Data excerpts
--
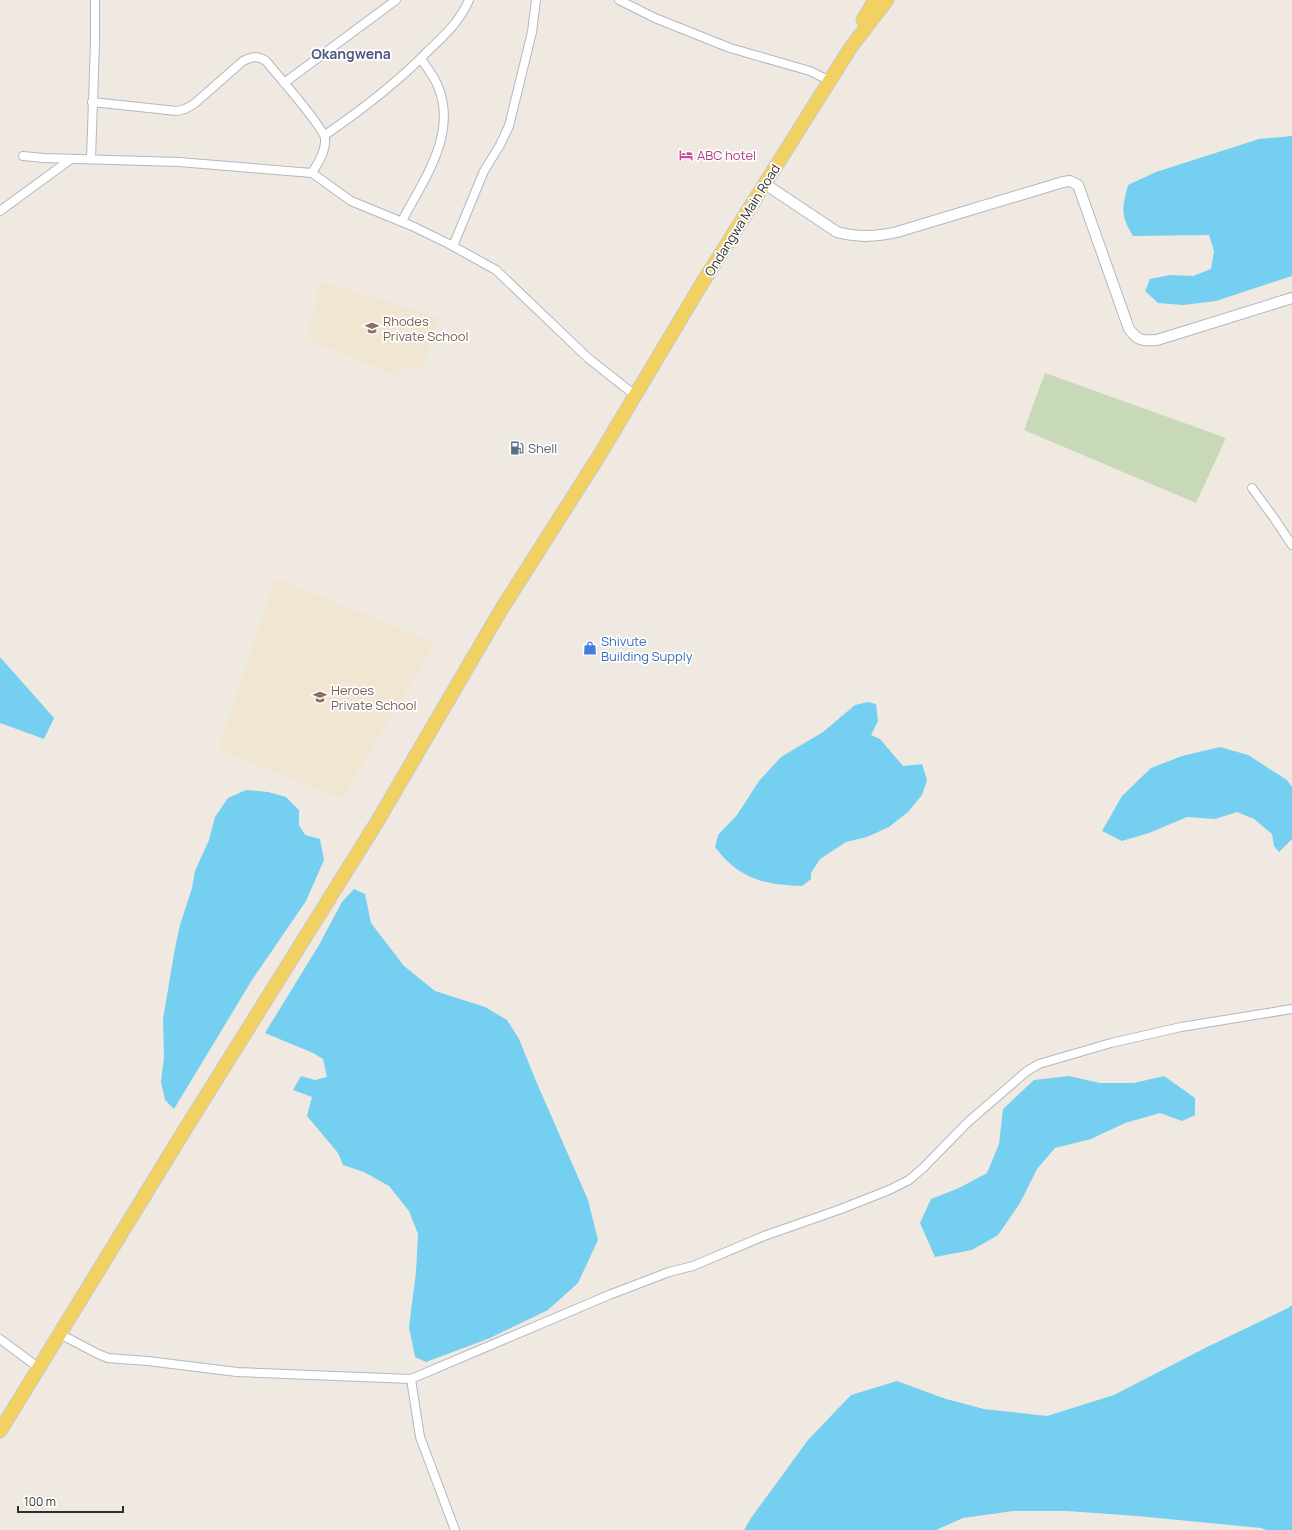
<svg xmlns="http://www.w3.org/2000/svg" width="1292" height="1530" viewBox="0 0 1292 1530" font-family="Manrope,sans-serif">
<rect width="100%" height="100%" fill="#efe9e1"/>
<g fill="#f0e6d1">
<polygon points="321,281 438,318 421,370 404,364 399,377 307,339"/>
<polygon points="275,578 435,643 342,799 219,750"/>
</g>
<polygon fill="#c8d9b8" points="1045,373 1226,438 1196,503 1024,430"/>
<g fill="#75cff0">
<path d="M1292 136V276L1216 301 1183 305 1158 303 1145 291 1150 279 1170 275 1193 276 1211 269 1214 251 1209 235 1133 236C1120 214 1122 209 1128 185L1156 172 1259 139Z"/>
<polygon points="0,657 54,718 44,739 0,723"/>
<path d="M868 702 876 704 878 721 871 735 880 739 903 766 922 764 927 780 922 795 908 812 889 827 867 837 846 842 820 859 811 873V879L802 886C764 885 739 879 715 847L718 835 737 815 759 781 781 757 823 732 855 705Z"/>
<polygon points="1220,747 1248,755 1287,780 1292,787 1292,839 1279,852 1274,846 1272,834 1254,819 1237,812 1215,819 1187,817 1149,833 1122,841 1102,831 1122,796 1151,768 1182,756"/>
<polygon points="246,790 268,792 286,797 299,810 299,825 305,835 320,839 324,860 306,901 252,980 174,1109 165,1100 161,1082 164,1057 163,1019 175,948 180,925 192,888 195,871 209,840 215,817 228,798"/>
<polygon points="354,889 365,894 371,923 404,966 435,991 485,1007 507,1020 519,1039 536,1081 588,1200 598,1240 578,1283 548,1310 490,1338 426,1362 415,1357 409,1327 416,1272 418,1234 409,1211 389,1186 364,1172 343,1165 338,1153 307,1116 312,1097 293,1090 301,1076 315,1080 327,1077 323,1059 313,1053 265,1033 319,945 342,902"/>
<polygon points="1069,1076 1100,1083 1134,1083 1164,1076 1195,1098 1195,1115 1182,1121 1160,1113 1125,1123 1091,1139 1055,1148 1037,1169 1020,1203 998,1235 972,1250 935,1257 920,1223 931,1199 959,1188 987,1173 999,1144 1003,1109 1034,1080"/>
<polygon points="1292,1305 1292,1530 1266,1530 1261,1528 1137,1516 1067,1511 1013,1511 963,1518 936,1530 744,1530 751,1518 808,1440 851,1395 897,1381 946,1399 984,1409 1047,1416 1114,1395 1207,1347 1288,1308"/>
</g>
<g fill="none" stroke-linecap="round" stroke-linejoin="round">
<g stroke="#b4b7c1" stroke-width="10">
<g id="minor">
<polyline points="619,0 655,18 730,48 810,71 830,81"/>
<polyline points="284,83 396,0"/>
<path d="M92 102 177 111 185 109 194 104 243 61C251 57 258 55 266 61 275 72 325 129 325 139 326 151 318 163 312 173"/>
<path d="M325 135C363 109 397 83 429 50 445 35 460 21 469 0"/>
<polyline points="23,156 44,158 179,162 312,173 351,201 412,226 449,244 496,270 588,358 636,396"/>
<polyline points="91,159 95,43 95,0"/>
<polyline points="0,211 71,159"/>
<path d="M402 221C424 179 460 131 436 82 432 74 426 66 421 59"/>
<polyline points="453,246 484,171 500,145 509,126 532,32 536,0"/>
<polyline points="1252,488 1274,518 1292,545"/>
<polyline points="60,1334 98,1354 108,1358 120,1359 148,1361 237,1372 411,1379 609,1295 669,1272 693,1266 764,1236 841,1209 889,1190 909,1180 923,1168 968,1122 1027,1071 1039,1064 1111,1043 1181,1027 1292,1009"/>
<polyline points="0,1339 39,1368"/>
<polyline points="411,1379 420,1437 455,1530"/>
</g>
</g>
<g stroke="#b4b7c1" stroke-width="12">
<path id="tertiary" d="M765 184 837 232C858 238 876 237 897 232L1063 182 1070 181 1078 185 1129 329C1138 341 1142 341 1157 340L1292 298"/>
</g>
<g stroke="#c9c9c9" stroke-width="15">
<g id="primary">
<polyline points="863,20 875,0"/>
<polyline points="0,1431 186,1128 377,822 501,610 599,456 701,285 851,47 887,0"/>
</g>
</g>
<use href="#minor" stroke="#fff" stroke-width="8"/>
<use href="#tertiary" stroke="#fff" stroke-width="10"/>
<use href="#primary" stroke="#f2d163" stroke-width="13"/>
</g>
<defs>
<g id="hotel-bare" transform="scale(1.08)"><path d="M-6-4.5h1.5V1H6V5H4.5V3h-9V5H-6ZM-4 0a1.8 1.8 0 1 1 3.6 0ZM.5 0V-2.5h3Q6-2.5 6 0Z" fill="#d1479c" stroke="#fff" stroke-width="2.5" paint-order="stroke"/></g>
<g id="school-bare" transform="scale(1.08)"><path d="M0-5L7-2L0 1L-7-2ZM-4 1L0 2.5L4 1V4Q0 6-4 4Z" fill="#8d6e63" stroke="#fff" stroke-width="2.5" paint-order="stroke"/></g>
<g id="fuel-bare" transform="scale(1.08)"><path d="M-5.5-6h7V0h2V4h1.3V-2.5L3-4.5l.8-.8L6-3V5H2.5V1h-1V6h-7ZM-4.2-4.7v3.2H.2V-4.7Z" fill="#5c6f8a" stroke="#fff" stroke-width="2.5" paint-order="stroke"/></g>
<g id="shop-bare" transform="scale(1.08)"><path d="M-5-2.5h2.3a2.7 3.5 0 0 1 5.4 0H5L5.5 6h-11ZM-1.5-2.5h3a1.5 2.3 0 0 0-3 0Z" fill="#3f7fe0" stroke="#fff" stroke-width="2.5" paint-order="stroke"/></g>
</defs>
<g fill-rule="evenodd">
<use href="#hotel-bare" x="686" y="155"/>
<use href="#school-bare" x="372" y="328"/>
<use href="#fuel-bare" x="517" y="448"/>
<use href="#shop-bare" x="590" y="648"/>
<use href="#school-bare" x="320" y="697"/>
</g>
<g text-anchor="middle" stroke-width="3.5" stroke-linejoin="round" paint-order="stroke">
<g font-size="13" fill="#b23c85" stroke="#fff" text-anchor="start">
<text x="697" y="160">ABC hotel</text>
</g>
<g font-size="13" fill="#2e2e2e" stroke="#fff">
<text transform="translate(742 220) rotate(-58)" y="5">Ondangwa Main Road</text>
</g>
<g font-size="13" fill="#785e54" stroke="#fff" text-anchor="start">
<text x="383" y="326">Rhodes<tspan x="383" dy="15">Private School</tspan></text>
<text x="331" y="695">Heroes<tspan x="331" dy="15">Private School</tspan></text>
</g>
<g font-size="13" fill="#4e5e75" stroke="#fff" text-anchor="start">
<text x="528" y="453">Shell</text>
</g>
<g font-size="13" fill="#366cbe" stroke="#fff" text-anchor="start">
<text x="601" y="646">Shivute<tspan x="601" dy="15">Building Supply</tspan></text>
</g>
<g font-size="14" font-weight="bold" fill="#4d5680" stroke="#fff">
<text x="351" y="59">Okangwena</text>
</g>
</g>
<path d="M18 1506v6h105v-6" fill="none" stroke="#2e2e2e" stroke-width="2"/>
<text x="24" y="1506" font-size="12" fill="#2e2e2e" stroke="#ffffff" stroke-width="3" paint-order="stroke">100 m</text>
</svg>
--
Required work -> Leaving images out, please output every line of the data exactly.

Task output ->
<svg xmlns="http://www.w3.org/2000/svg" width="1292" height="1530" viewBox="0 0 1292 1530" font-family="Manrope,sans-serif">
<rect width="100%" height="100%" fill="#efe9e1"/>
<g fill="#f0e6d1">
<polygon points="321,281 438,318 421,370 404,364 399,377 307,339"/>
<polygon points="275,578 435,643 342,799 219,750"/>
</g>
<polygon fill="#c8d9b8" points="1045,373 1226,438 1196,503 1024,430"/>
<g fill="#75cff0">
<path d="M1292 136V276L1216 301 1183 305 1158 303 1145 291 1150 279 1170 275 1193 276 1211 269 1214 251 1209 235 1133 236C1120 214 1122 209 1128 185L1156 172 1259 139Z"/>
<polygon points="0,657 54,718 44,739 0,723"/>
<path d="M868 702 876 704 878 721 871 735 880 739 903 766 922 764 927 780 922 795 908 812 889 827 867 837 846 842 820 859 811 873V879L802 886C764 885 739 879 715 847L718 835 737 815 759 781 781 757 823 732 855 705Z"/>
<polygon points="1220,747 1248,755 1287,780 1292,787 1292,839 1279,852 1274,846 1272,834 1254,819 1237,812 1215,819 1187,817 1149,833 1122,841 1102,831 1122,796 1151,768 1182,756"/>
<polygon points="246,790 268,792 286,797 299,810 299,825 305,835 320,839 324,860 306,901 252,980 174,1109 165,1100 161,1082 164,1057 163,1019 175,948 180,925 192,888 195,871 209,840 215,817 228,798"/>
<polygon points="354,889 365,894 371,923 404,966 435,991 485,1007 507,1020 519,1039 536,1081 588,1200 598,1240 578,1283 548,1310 490,1338 426,1362 415,1357 409,1327 416,1272 418,1234 409,1211 389,1186 364,1172 343,1165 338,1153 307,1116 312,1097 293,1090 301,1076 315,1080 327,1077 323,1059 313,1053 265,1033 319,945 342,902"/>
<polygon points="1069,1076 1100,1083 1134,1083 1164,1076 1195,1098 1195,1115 1182,1121 1160,1113 1125,1123 1091,1139 1055,1148 1037,1169 1020,1203 998,1235 972,1250 935,1257 920,1223 931,1199 959,1188 987,1173 999,1144 1003,1109 1034,1080"/>
<polygon points="1292,1305 1292,1530 1266,1530 1261,1528 1137,1516 1067,1511 1013,1511 963,1518 936,1530 744,1530 751,1518 808,1440 851,1395 897,1381 946,1399 984,1409 1047,1416 1114,1395 1207,1347 1288,1308"/>
</g>
<g fill="none" stroke-linecap="round" stroke-linejoin="round">
<g stroke="#b4b7c1" stroke-width="10">
<g id="minor">
<polyline points="619,0 655,18 730,48 810,71 830,81"/>
<polyline points="284,83 396,0"/>
<path d="M92 102 177 111 185 109 194 104 243 61C251 57 258 55 266 61 275 72 325 129 325 139 326 151 318 163 312 173"/>
<path d="M325 135C363 109 397 83 429 50 445 35 460 21 469 0"/>
<polyline points="23,156 44,158 179,162 312,173 351,201 412,226 449,244 496,270 588,358 636,396"/>
<polyline points="91,159 95,43 95,0"/>
<polyline points="0,211 71,159"/>
<path d="M402 221C424 179 460 131 436 82 432 74 426 66 421 59"/>
<polyline points="453,246 484,171 500,145 509,126 532,32 536,0"/>
<polyline points="1252,488 1274,518 1292,545"/>
<polyline points="60,1334 98,1354 108,1358 120,1359 148,1361 237,1372 411,1379 609,1295 669,1272 693,1266 764,1236 841,1209 889,1190 909,1180 923,1168 968,1122 1027,1071 1039,1064 1111,1043 1181,1027 1292,1009"/>
<polyline points="0,1339 39,1368"/>
<polyline points="411,1379 420,1437 455,1530"/>
</g>
</g>
<g stroke="#b4b7c1" stroke-width="12">
<path id="tertiary" d="M765 184 837 232C858 238 876 237 897 232L1063 182 1070 181 1078 185 1129 329C1138 341 1142 341 1157 340L1292 298"/>
</g>
<g stroke="#c9c9c9" stroke-width="15">
<g id="primary">
<polyline points="863,20 875,0"/>
<polyline points="0,1431 186,1128 377,822 501,610 599,456 701,285 851,47 887,0"/>
</g>
</g>
<use href="#minor" stroke="#fff" stroke-width="8"/>
<use href="#tertiary" stroke="#fff" stroke-width="10"/>
<use href="#primary" stroke="#f2d163" stroke-width="13"/>
</g>
<defs>
<g id="hotel-bare" transform="scale(1.08)"><path d="M-6-4.5h1.5V1H6V5H4.5V3h-9V5H-6ZM-4 0a1.8 1.8 0 1 1 3.6 0ZM.5 0V-2.5h3Q6-2.5 6 0Z" fill="#d1479c" stroke="#fff" stroke-width="2.5" paint-order="stroke"/></g>
<g id="school-bare" transform="scale(1.08)"><path d="M0-5L7-2L0 1L-7-2ZM-4 1L0 2.5L4 1V4Q0 6-4 4Z" fill="#8d6e63" stroke="#fff" stroke-width="2.5" paint-order="stroke"/></g>
<g id="fuel-bare" transform="scale(1.08)"><path d="M-5.5-6h7V0h2V4h1.3V-2.5L3-4.5l.8-.8L6-3V5H2.5V1h-1V6h-7ZM-4.2-4.7v3.2H.2V-4.7Z" fill="#5c6f8a" stroke="#fff" stroke-width="2.5" paint-order="stroke"/></g>
<g id="shop-bare" transform="scale(1.08)"><path d="M-5-2.5h2.3a2.7 3.5 0 0 1 5.4 0H5L5.5 6h-11ZM-1.5-2.5h3a1.5 2.3 0 0 0-3 0Z" fill="#3f7fe0" stroke="#fff" stroke-width="2.5" paint-order="stroke"/></g>
</defs>
<g fill-rule="evenodd">
<use href="#hotel-bare" x="686" y="155"/>
<use href="#school-bare" x="372" y="328"/>
<use href="#fuel-bare" x="517" y="448"/>
<use href="#shop-bare" x="590" y="648"/>
<use href="#school-bare" x="320" y="697"/>
</g>
<g text-anchor="middle" stroke-width="3.5" stroke-linejoin="round" paint-order="stroke">
<g font-size="13" fill="#b23c85" stroke="#fff" text-anchor="start">
<text x="697" y="160">ABC hotel</text>
</g>
<g font-size="13" fill="#2e2e2e" stroke="#fff">
<text transform="translate(742 220) rotate(-58)" y="5">Ondangwa Main Road</text>
</g>
<g font-size="13" fill="#785e54" stroke="#fff" text-anchor="start">
<text x="383" y="326">Rhodes<tspan x="383" dy="15">Private School</tspan></text>
<text x="331" y="695">Heroes<tspan x="331" dy="15">Private School</tspan></text>
</g>
<g font-size="13" fill="#4e5e75" stroke="#fff" text-anchor="start">
<text x="528" y="453">Shell</text>
</g>
<g font-size="13" fill="#366cbe" stroke="#fff" text-anchor="start">
<text x="601" y="646">Shivute<tspan x="601" dy="15">Building Supply</tspan></text>
</g>
<g font-size="14" font-weight="bold" fill="#4d5680" stroke="#fff">
<text x="351" y="59">Okangwena</text>
</g>
</g>
<path d="M18 1506v6h105v-6" fill="none" stroke="#2e2e2e" stroke-width="2"/>
<text x="24" y="1506" font-size="12" fill="#2e2e2e" stroke="#ffffff" stroke-width="3" paint-order="stroke">100 m</text>
</svg>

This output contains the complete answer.